Enhancing the Conversational Retrieval Chain

To make your CRC more robust, consider the following enhancements:

Context Management: Improve context management by storing and retrieving conversation history. You can use memory modules or databases to store the context.
Custom Embeddings: Train custom embeddings specific to your domain to improve the accuracy of document retrieval.
User Feedback: Implement a feedback loop where users can rate the relevance of responses. This feedback can be used to fine-tune the system over time.
Additional Features: Integrate external data sources, enhance the user interface, or add more sophisticated query processing.

Conclusion

In this comprehensive guide, we explored building a Conversational Retrieval Chain (CRC) using LangChain, enabling the development of advanced chatbots and conversational agents. By setting up the environment, configuring API and models, performing web scraping, and integrating a question-answering chain with context management, we created a fully functional conversational agent.

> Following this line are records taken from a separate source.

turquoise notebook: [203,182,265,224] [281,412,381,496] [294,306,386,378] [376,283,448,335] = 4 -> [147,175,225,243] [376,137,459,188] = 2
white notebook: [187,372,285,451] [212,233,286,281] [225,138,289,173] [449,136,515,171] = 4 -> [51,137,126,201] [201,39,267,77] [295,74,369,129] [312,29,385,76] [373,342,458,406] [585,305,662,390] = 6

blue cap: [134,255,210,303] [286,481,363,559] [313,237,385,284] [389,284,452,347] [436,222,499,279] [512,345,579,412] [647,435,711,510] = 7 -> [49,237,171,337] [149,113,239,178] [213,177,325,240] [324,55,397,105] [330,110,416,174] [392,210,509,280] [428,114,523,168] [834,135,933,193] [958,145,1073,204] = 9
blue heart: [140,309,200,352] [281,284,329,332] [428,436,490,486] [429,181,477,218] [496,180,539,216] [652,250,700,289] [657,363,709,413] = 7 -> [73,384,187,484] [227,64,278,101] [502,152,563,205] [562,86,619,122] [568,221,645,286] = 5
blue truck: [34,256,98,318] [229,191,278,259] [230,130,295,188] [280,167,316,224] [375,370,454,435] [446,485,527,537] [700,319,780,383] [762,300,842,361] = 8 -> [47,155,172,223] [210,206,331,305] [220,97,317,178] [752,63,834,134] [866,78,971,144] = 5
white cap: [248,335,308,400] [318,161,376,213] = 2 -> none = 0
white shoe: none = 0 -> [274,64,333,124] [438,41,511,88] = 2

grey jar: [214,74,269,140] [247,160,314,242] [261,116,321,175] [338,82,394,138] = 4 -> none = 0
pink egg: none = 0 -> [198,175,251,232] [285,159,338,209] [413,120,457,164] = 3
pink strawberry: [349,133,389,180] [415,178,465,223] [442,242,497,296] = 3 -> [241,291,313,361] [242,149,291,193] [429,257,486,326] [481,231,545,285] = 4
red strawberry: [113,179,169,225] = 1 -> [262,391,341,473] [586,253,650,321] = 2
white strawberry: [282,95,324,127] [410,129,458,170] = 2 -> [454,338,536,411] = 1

This agent efficiently handles complex queries by leveraging previous interactions, providing improved context handling, better relevance, and enhanced user experience.

To further enhance your CRC, consider implementing advanced context management, custom embeddings, and user feedback loops. These improvements will refine the system’s accuracy and relevance over time. Additionally, integrating external data sources, enhancing the user interface, and ensuring robust security and privacy measures will make your conversational agent more robust and user-friendly. By continuously learning from user interactions and scaling your infrastructure, you can create a highly effective and engaging Conversational Retrieval Chain, paving the way for innovative conversational AI applications.